# Selected excerpt
=====

# What would you say are the best prefaces to the books of the Bible



## Gavin (Dec 5, 2012)

Hi all, what suggestions do you have to some really good Reformed or Puritan prefaces to the books of the Bible.


----------



## Gavin (Dec 5, 2012)

I know that Banner of Truth published the Prefaces from the Geneva Bible, (dont understand why Tolle Lege didnt do this ith their 1599 version though).


----------



## joejohnston3 (Dec 5, 2012)

Sorry to post off topic but who is the Avatar you have showing? I love the beard!


----------



## Gavin (Dec 6, 2012)

His name is Johannes Bogerman. He was a Bible translator (Statenvertaling) and the chairman of the Synod at Dordtrecht. 
He is not well known outside Holland, but in Holland there are schools and roads named after him.


----------



## joejohnston3 (Dec 6, 2012)

Very cool, thank you for the information!


----------



## py3ak (Dec 6, 2012)

Try William Tyndale.


----------



## Somerset (Dec 6, 2012)

joejohnston3 said:


> Very cool, thank you for the information!


Beard is OK - but if you put the moustache on a highland cow's head it would be a shoe in for best in show.

Sorry to have added to the off topicness.


----------



## Gavin (Dec 6, 2012)

No worries, big beards were obviously all the rage in those days.


----------



## Beau Michel (Dec 6, 2012)

Martin Luther's preface to the book of Romans is certainly among the best.


----------



## Gavin (Dec 7, 2012)

Yes I have a copy of that one.


----------

=====

# Data to use
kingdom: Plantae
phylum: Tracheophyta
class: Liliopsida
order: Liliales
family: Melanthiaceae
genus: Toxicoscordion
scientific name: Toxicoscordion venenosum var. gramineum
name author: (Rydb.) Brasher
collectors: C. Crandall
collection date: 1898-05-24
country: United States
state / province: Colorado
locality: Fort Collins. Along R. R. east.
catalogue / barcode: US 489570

=====

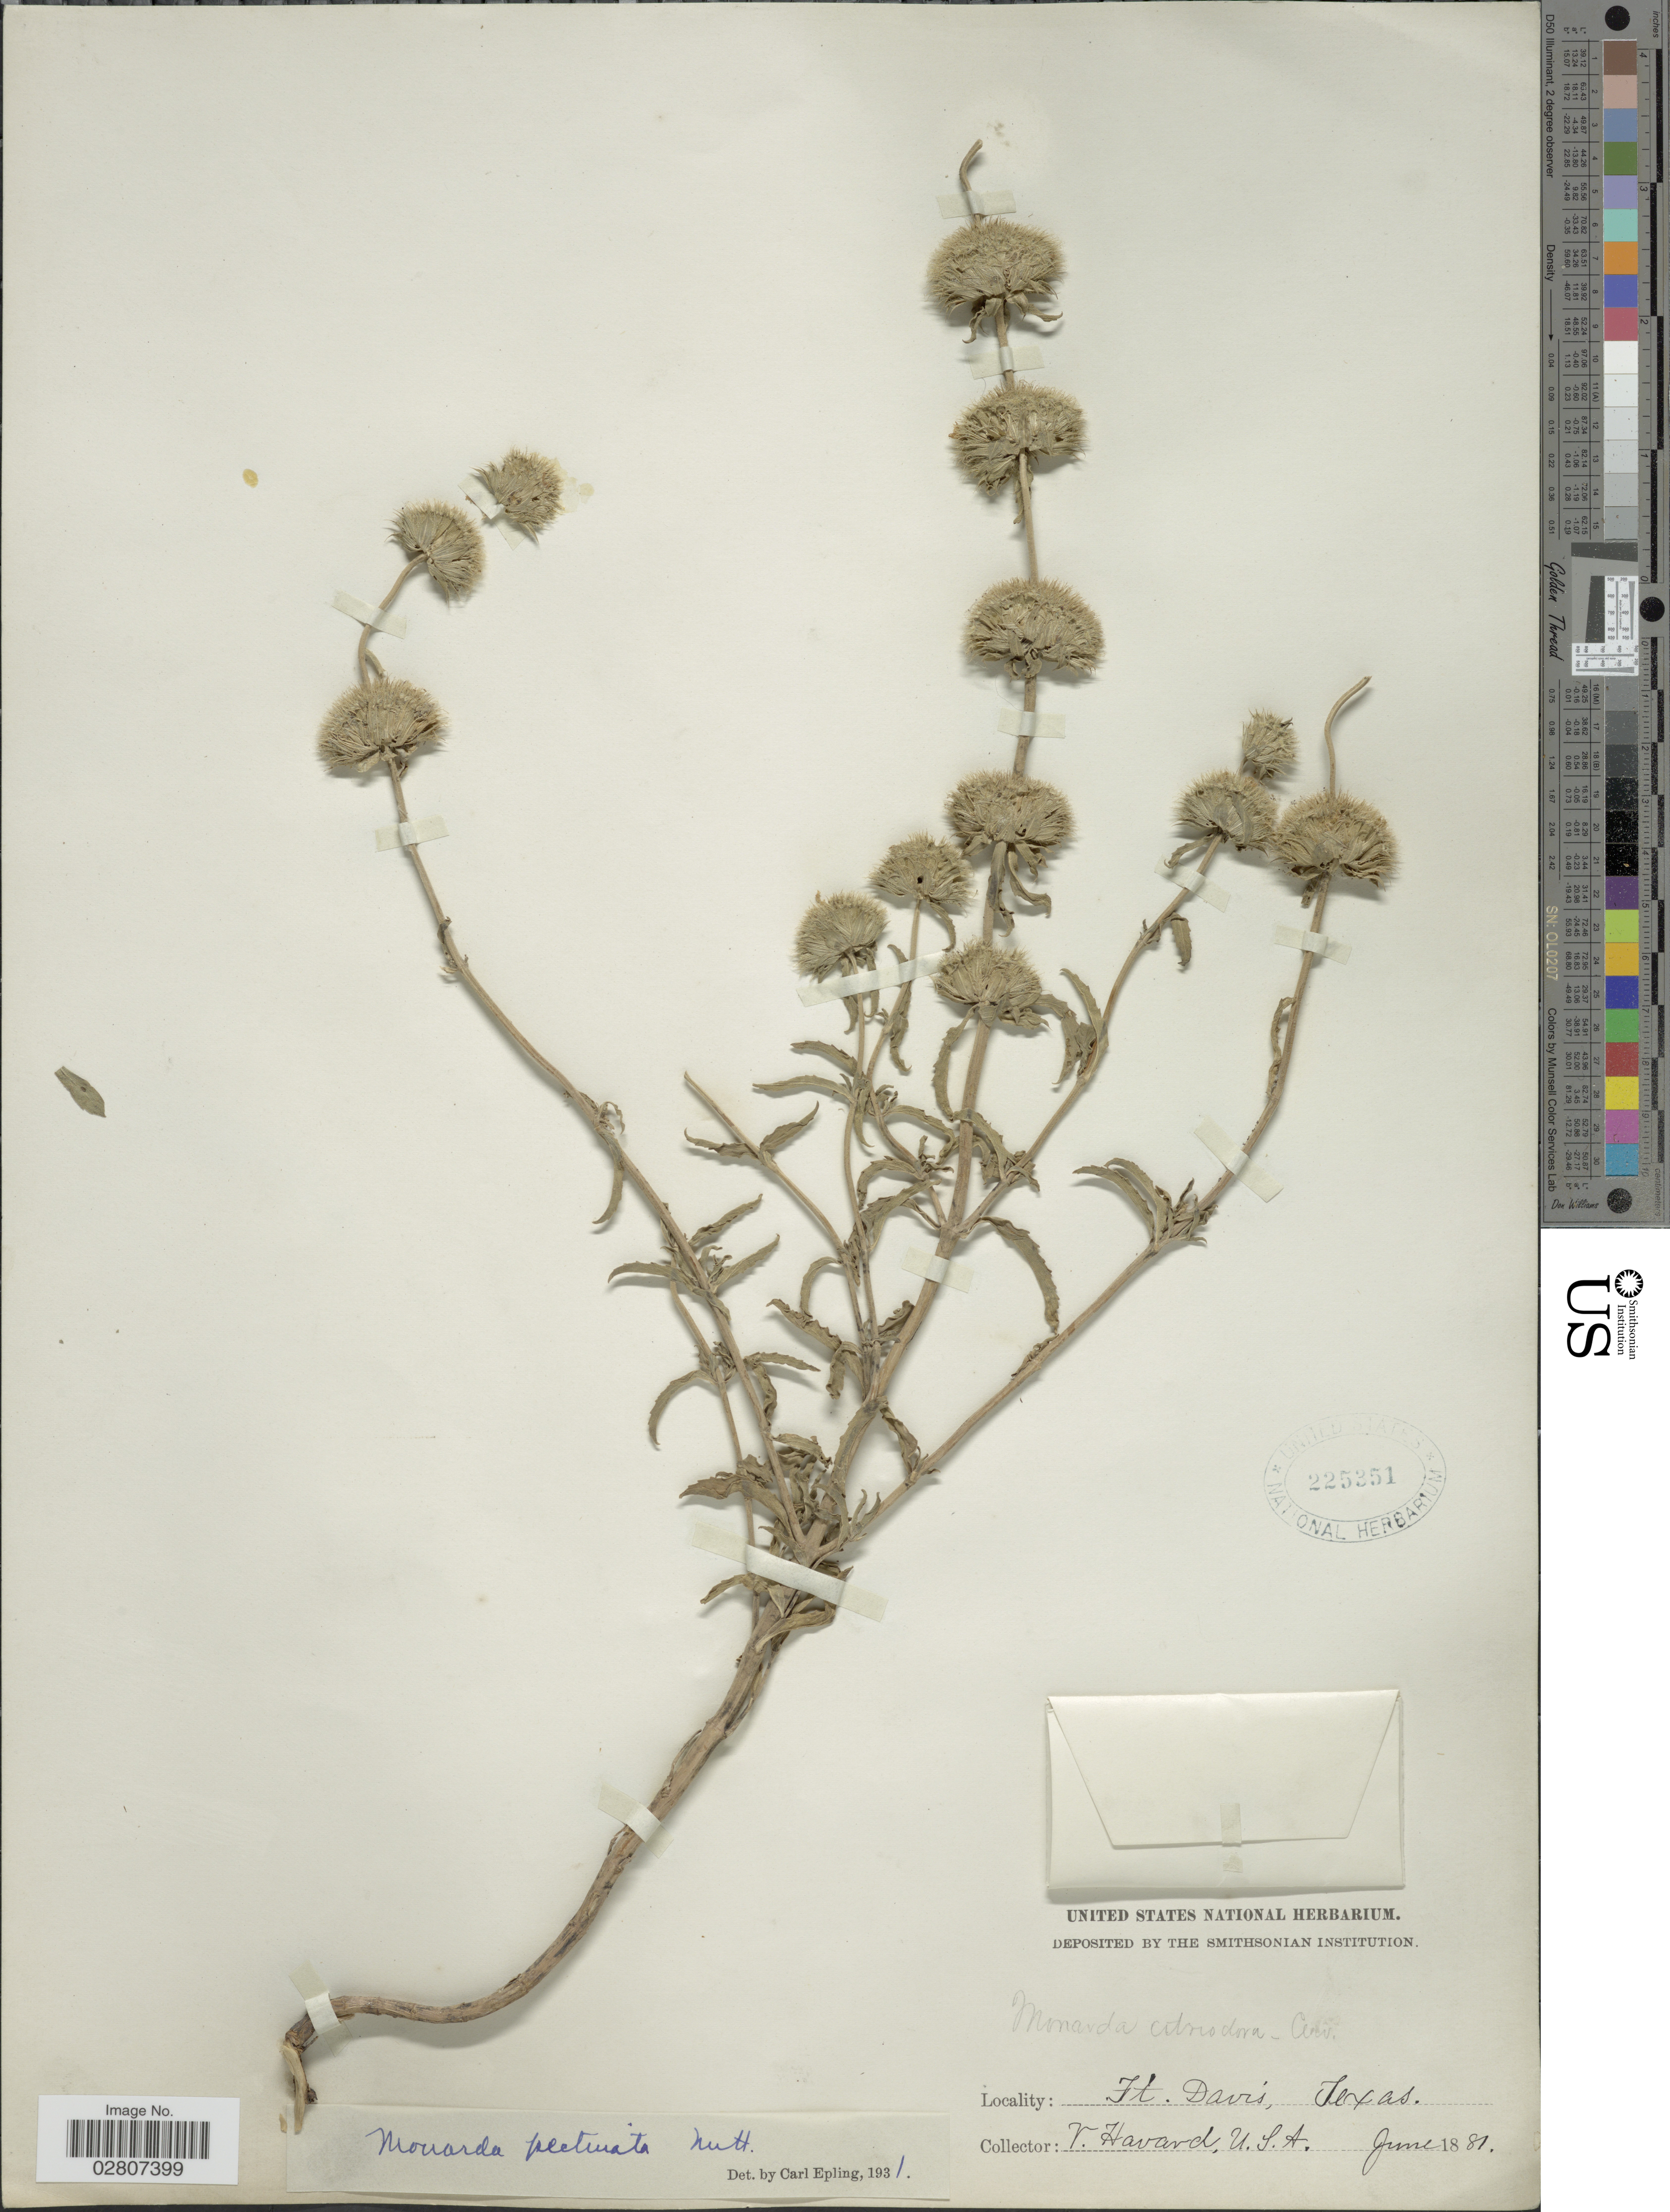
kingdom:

=====

# Direction A
Answer these questions about the forum thread on Bible prefaces, one per line:
(i) Which publisher issued the prefaces from the Geneva Bible?
(ii) What position did Johannes Bogerman hold at the Synod at Dordtrecht?
(iii) Whose preface, to which book, is named as among the best?
# Direction B
Rewrite the stretch of the first block of rows from "kingdom: Plantae" through "state / province: Colorado", replacing "collection date" with "date collected" and leaving everything else unchanged.

# Exercise solution A
(i) Banner of Truth
(ii) Chairman
(iii) Martin Luther's preface to the book of Romans

# Exercise solution B
kingdom: Plantae
phylum: Tracheophyta
class: Liliopsida
order: Liliales
family: Melanthiaceae
genus: Toxicoscordion
scientific name: Toxicoscordion venenosum var. gramineum
name author: (Rydb.) Brasher
collectors: C. Crandall
date collected: 1898-05-24
country: United States
state / province: Colorado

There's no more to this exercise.